Following a leaked email from Elon Musk urging employees to cut costs, Ives also issued a note describing the electric car maker’s circumstances as a “code red situation,” adding that Tesla faces a “Kilimanjaro-like uphill climb” as it attempts to hit its profitability targets this 2019. Quite interestingly, Ives’ comments likely helped push TSLA stock down over 4% then, which was more than Daimler’s drop on Monday. It should be noted that none of these dramatic tones were present in Ives’ comments about the German automaker’s recent updates. This is quite ironic considering his colorful reactions to Tesla’s developments were rooted only in speculations, while Daimler’s current headwinds are the result of an actual investigation by Germany’s Federal Motor Transport Authority (KBA).

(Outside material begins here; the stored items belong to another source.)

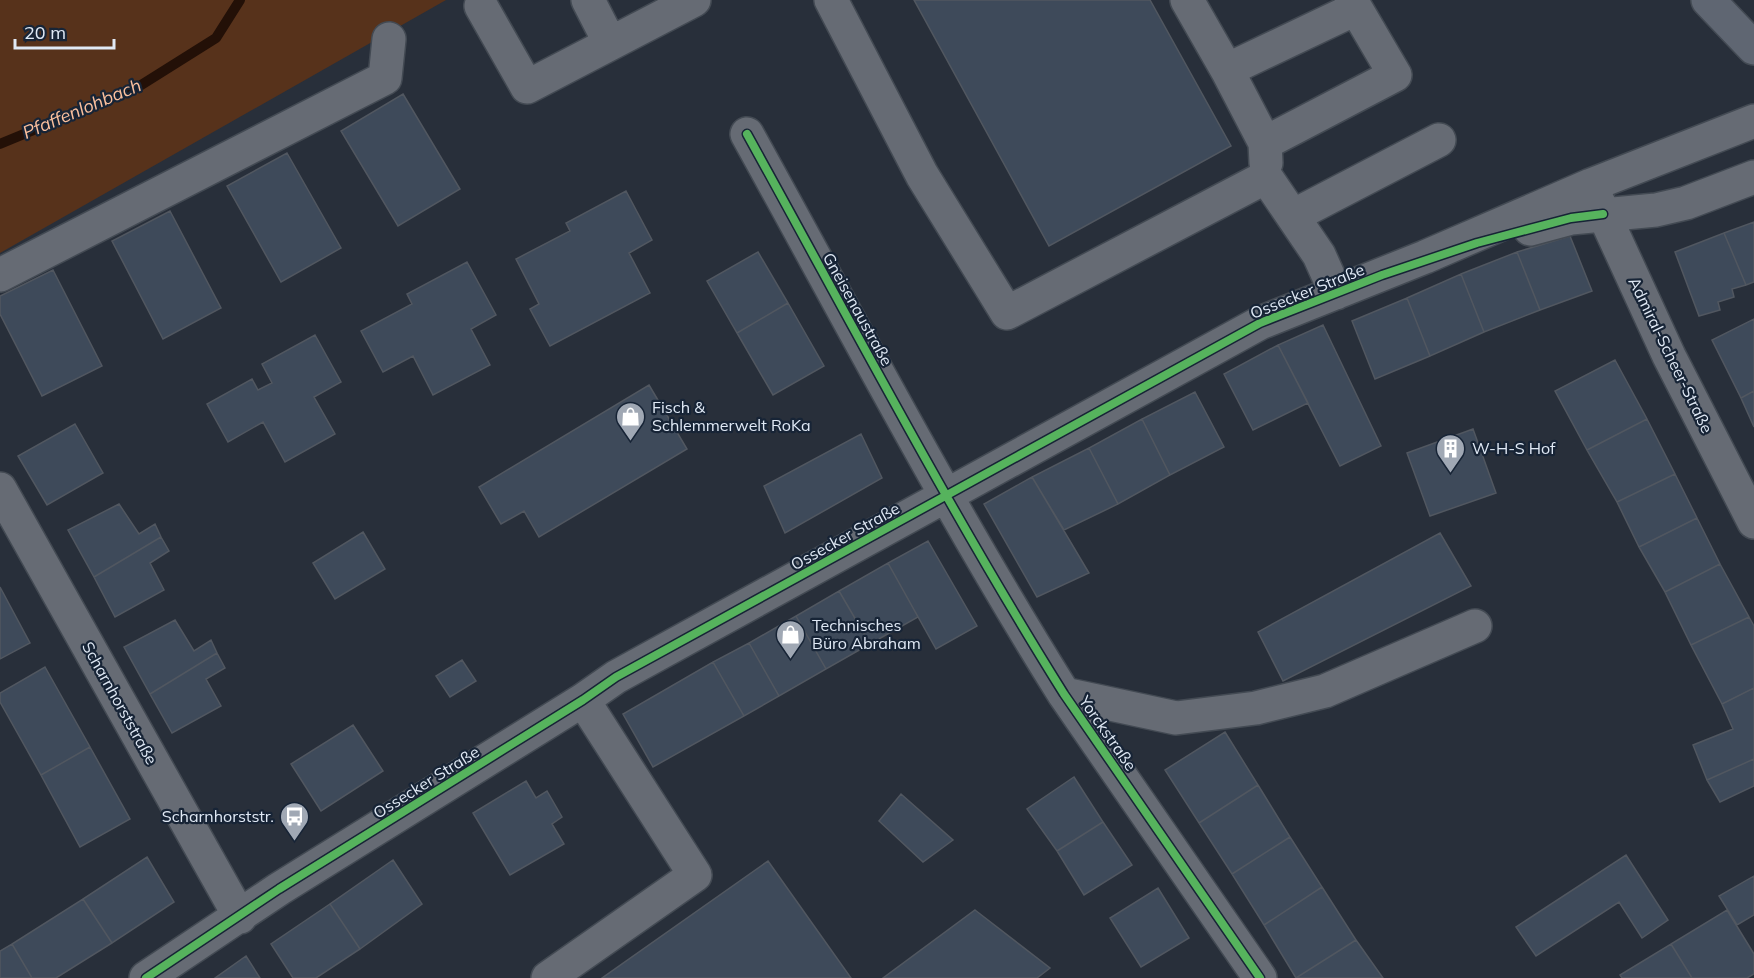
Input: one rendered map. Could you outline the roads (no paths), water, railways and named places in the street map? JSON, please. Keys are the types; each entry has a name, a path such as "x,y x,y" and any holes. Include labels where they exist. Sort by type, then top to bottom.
{"main road":[{"path":"1708,0 1754,48"}],"street":[{"path":"588,0 610,43"},
{"path":"481,6 527,87 694,0"},
{"path":"831,0 922,175 1007,313 1266,177"},
{"path":"1187,0 1265,143 1266,177 1319,255 1336,293"},
{"path":"1227,70 1353,4 1395,75 1265,143"},
{"path":"0,275 385,78 389,39"},
{"name":"Ossecker Straße","path":"146,978 279,889 583,700 616,677 1260,323 1382,274 1477,243 1570,218 1597,200 1754,121"},
{"name":"Gneisenaustraße","path":"747,134 946,496"},
{"path":"1293,216 1439,140"},
{"name":"Ossecker Straße","path":"1597,200 1625,213 1666,208 1686,203 1754,177"},
{"name":"Admiral-Scheer-Straße","path":"1597,200 1669,356 1754,522"},
{"name":"Scharnhorststraße","path":"0,489 240,917"},
{"name":"Yorckstraße","path":"946,496 1064,694 1260,978"},
{"path":"1064,694 1176,718 1256,708 1325,691 1475,626"},
{"path":"548,978 695,875 583,700"}],"waterway":[{"name":"Pfaffenlohbach","path":"0,144 138,87 216,38 240,0"}],"place":[{"name":"Fisch & Schlemmerwelt RoKa","path":"631,442"},
{"name":"W-H-S Hof","path":"1451,474"},
{"name":"Technisches Büro Abraham","path":"791,660"},
{"name":"Scharnhorststr.","path":"295,842"}]}
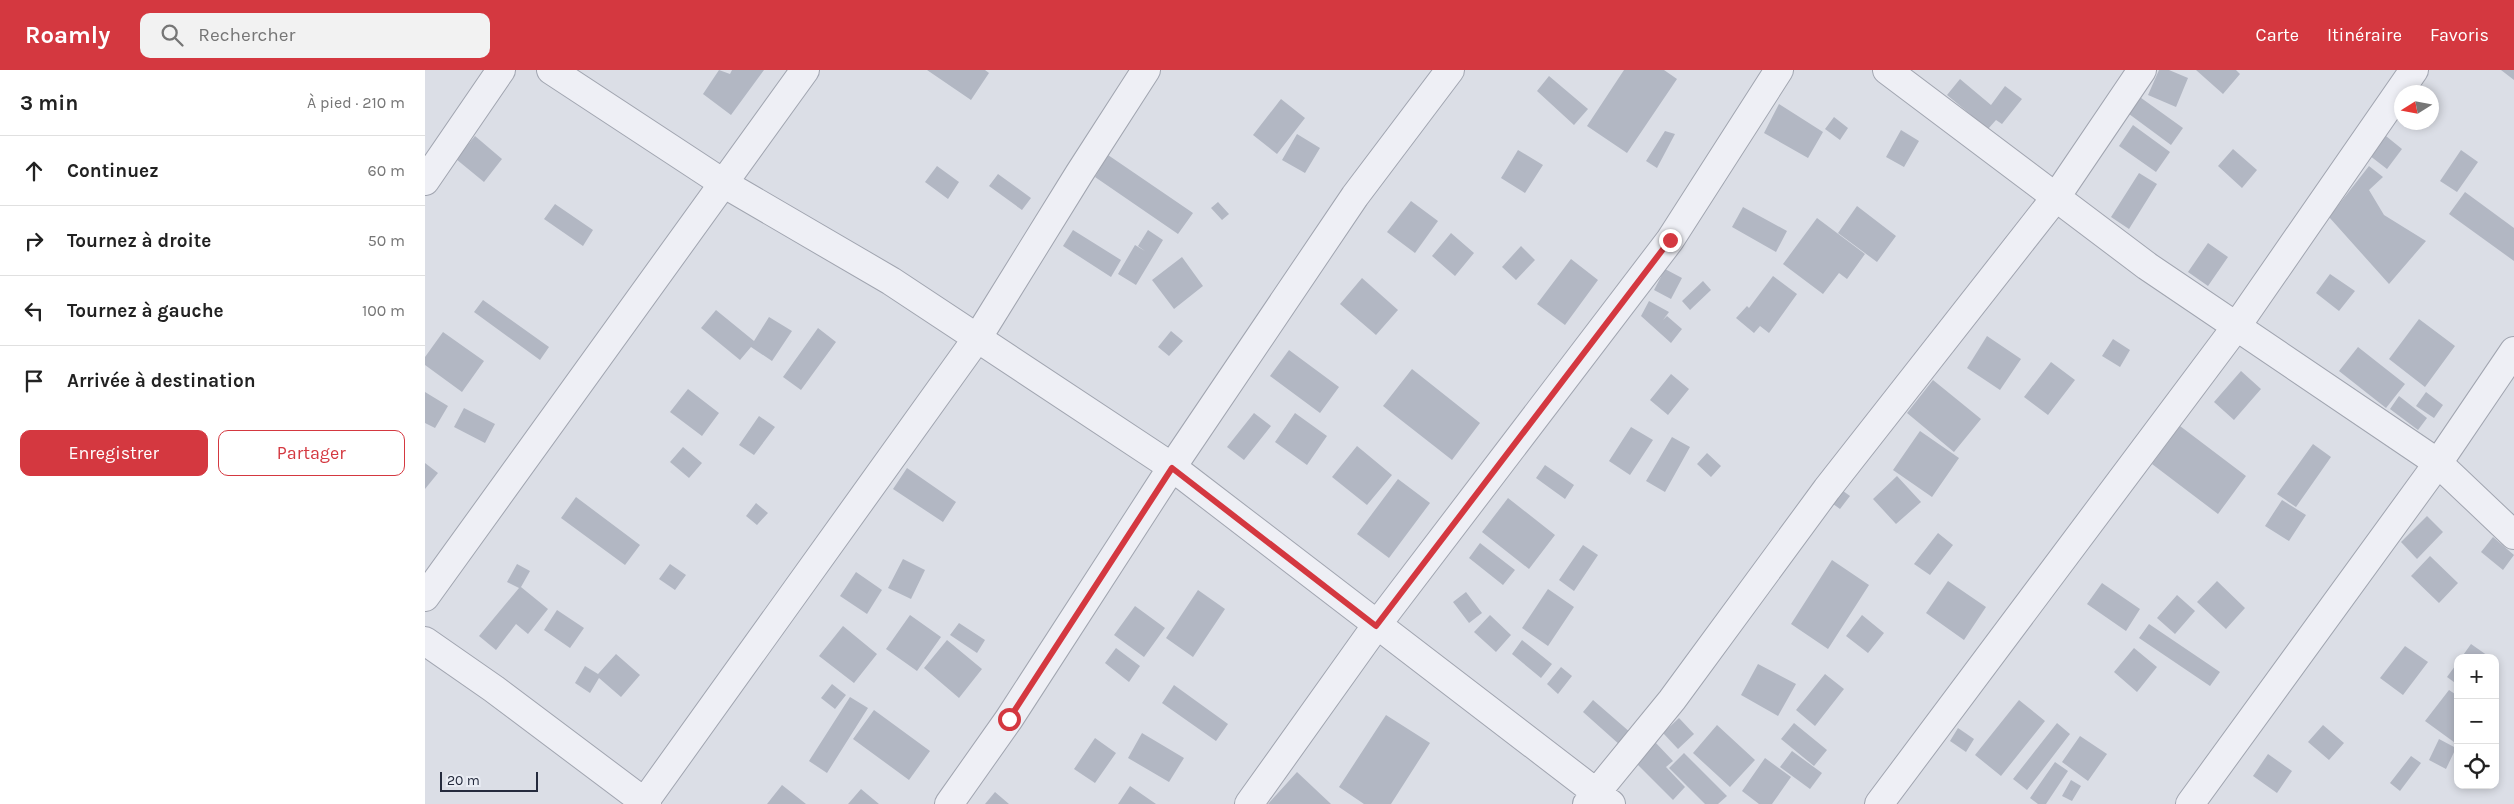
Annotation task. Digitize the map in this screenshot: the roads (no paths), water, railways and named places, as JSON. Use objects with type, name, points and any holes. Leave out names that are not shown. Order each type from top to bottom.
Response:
[{"type":"street","points":[[425,181],[501,70]]},
{"type":"street","points":[[551,70],[723,183],[891,281],[978,337],[1172,468],[1598,801],[1827,489],[2056,197],[2142,70]]},
{"type":"street","points":[[425,597],[805,70]]},
{"type":"street","points":[[425,641],[494,689],[645,803],[978,337],[1146,70]]},
{"type":"street","points":[[949,804],[1009,719],[1172,468],[1355,196],[1450,70]]},
{"type":"street","points":[[1249,804],[1376,626],[1670,240],[1779,70]]},
{"type":"street","points":[[1887,70],[2147,266],[2438,464],[2514,535]]},
{"type":"street","points":[[1879,804],[2236,327],[2414,70]]},
{"type":"street","points":[[2189,804],[2438,464],[2514,351]]}]
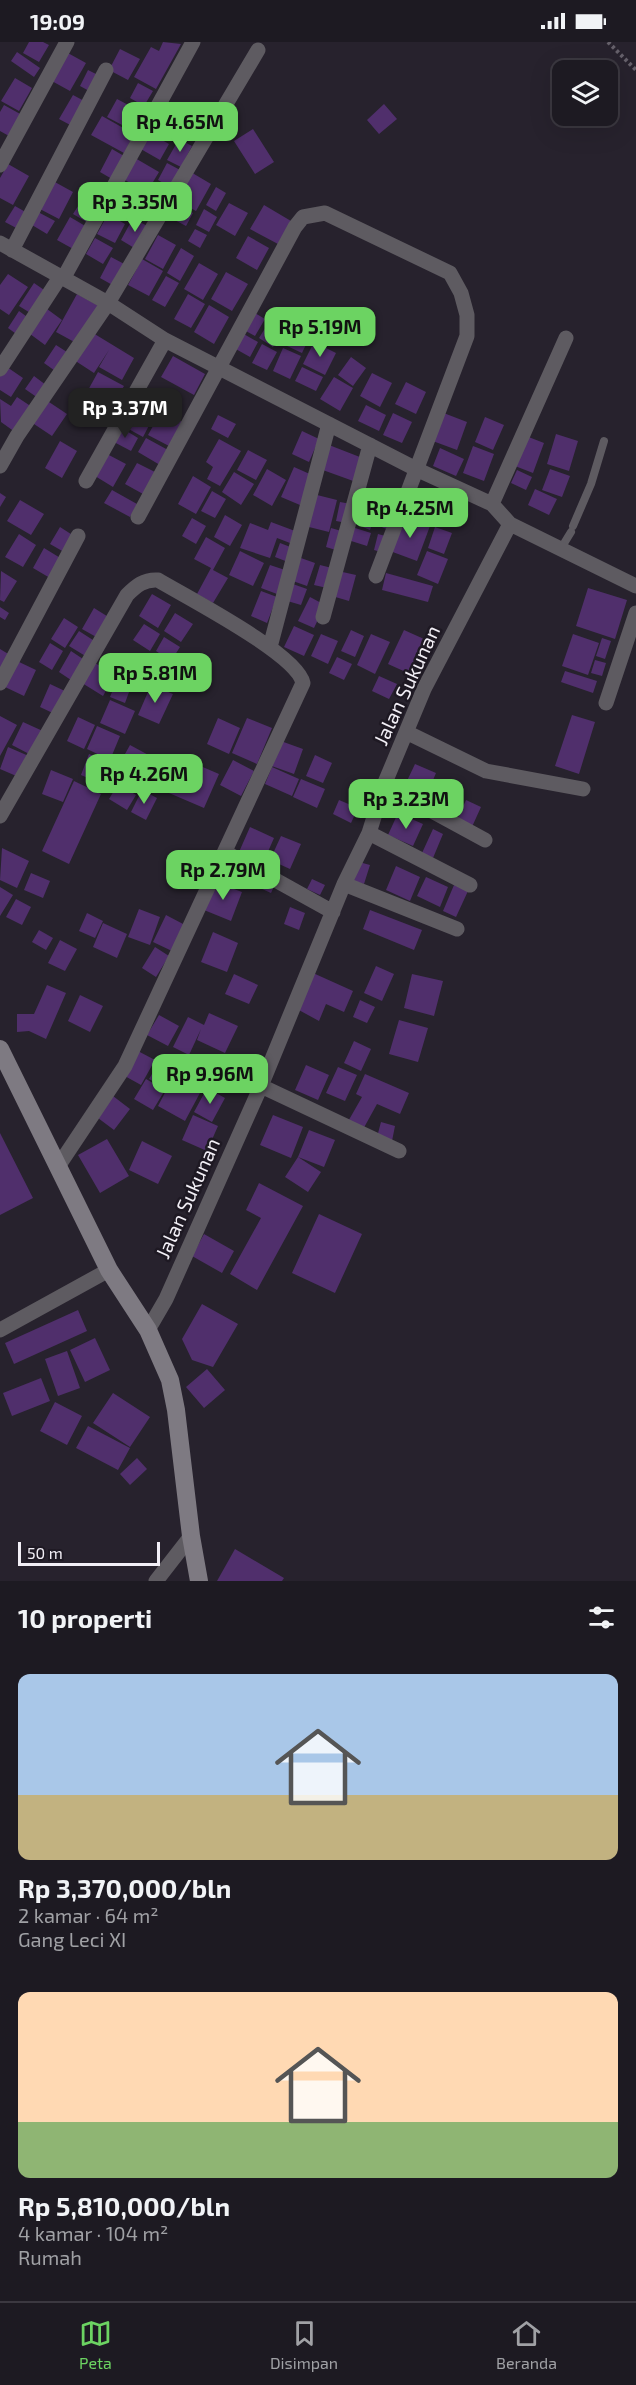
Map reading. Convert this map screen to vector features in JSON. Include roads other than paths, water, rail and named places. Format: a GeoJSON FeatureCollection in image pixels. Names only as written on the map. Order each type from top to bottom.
{"type":"FeatureCollection","features":[{"type":"Feature","properties":{"kind":"street"},"geometry":{"type":"LineString","coordinates":[[0,165],[67,42]]}},
{"type":"Feature","properties":{"kind":"street"},"geometry":{"type":"LineString","coordinates":[[0,369],[61,278],[193,42]]}},
{"type":"Feature","properties":{"kind":"street"},"geometry":{"type":"LineString","coordinates":[[0,466],[17,436],[108,303],[258,50]]}},
{"type":"Feature","properties":{"kind":"street"},"geometry":{"type":"LineString","coordinates":[[106,70],[6,247],[108,303],[165,340],[417,470],[492,504],[510,524],[636,586]]}},
{"type":"Feature","properties":{"kind":"street"},"geometry":{"type":"LineString","coordinates":[[138,517],[295,227],[303,217],[325,213],[450,273],[461,293],[467,315],[467,336],[376,576]]}},
{"type":"Feature","properties":{"kind":"street"},"geometry":{"type":"LineString","coordinates":[[492,504],[566,338]]}},
{"type":"Feature","properties":{"kind":"street"},"geometry":{"type":"LineString","coordinates":[[86,481],[165,340]]}},
{"type":"Feature","properties":{"kind":"street"},"geometry":{"type":"LineString","coordinates":[[270,647],[329,424]]}},
{"type":"Feature","properties":{"kind":"street"},"geometry":{"type":"LineString","coordinates":[[323,617],[370,444]]}},
{"type":"Feature","properties":{"kind":"street","name":"Jalan Sukunan"},"geometry":{"type":"LineString","coordinates":[[148,1330],[166,1299],[261,1086],[344,884],[369,833],[384,785],[424,689],[510,524]]}},
{"type":"Feature","properties":{"kind":"street"},"geometry":{"type":"LineString","coordinates":[[0,683],[78,536]]}},
{"type":"Feature","properties":{"kind":"street"},"geometry":{"type":"LineString","coordinates":[[0,816],[128,596],[137,585],[158,580],[270,647],[293,665],[301,675],[303,683],[125,1066],[59,1165]]}},
{"type":"Feature","properties":{"kind":"street"},"geometry":{"type":"LineString","coordinates":[[606,703],[636,613]]}},
{"type":"Feature","properties":{"kind":"street"},"geometry":{"type":"LineString","coordinates":[[406,732],[486,771],[583,789]]}},
{"type":"Feature","properties":{"kind":"street"},"geometry":{"type":"LineString","coordinates":[[384,785],[486,840]]}},
{"type":"Feature","properties":{"kind":"street"},"geometry":{"type":"LineString","coordinates":[[369,833],[470,885]]}},
{"type":"Feature","properties":{"kind":"street"},"geometry":{"type":"LineString","coordinates":[[225,852],[333,912]]}},
{"type":"Feature","properties":{"kind":"street"},"geometry":{"type":"LineString","coordinates":[[344,884],[457,929]]}},
{"type":"Feature","properties":{"kind":"street"},"geometry":{"type":"LineString","coordinates":[[0,1049],[109,1270],[148,1330],[170,1380],[176,1410],[191,1536],[200,1581]]}},
{"type":"Feature","properties":{"kind":"street"},"geometry":{"type":"LineString","coordinates":[[261,1086],[399,1151]]}},
{"type":"Feature","properties":{"kind":"street"},"geometry":{"type":"LineString","coordinates":[[0,1330],[109,1270]]}},
{"type":"Feature","properties":{"kind":"street"},"geometry":{"type":"LineString","coordinates":[[156,1581],[191,1536]]}},
{"type":"Feature","properties":{"kind":"lane"},"geometry":{"type":"LineString","coordinates":[[560,550],[572,529],[591,484],[604,441]]}}]}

During Tesla’s annual shareholder meeting, several TSLA shareholders brought up the issue of the negative narrative and misinformation surrounding the company. Elon Musk noted that these misconceptions are distressing, though he admitted that he is at a loss as to how to change the negative narrative surrounding Tesla. For the electric car maker, perhaps the best way to address all the skepticism is to simply hit its self-imposed, ambitious targets, such as delivering over 90,000 vehicles to customers this quarter, or reclaiming profitability in the second half of 2019.
Disclosure: I have no ownership in shares of Tesla or Daimler, and have no plans to initiate any positions within 72 hours.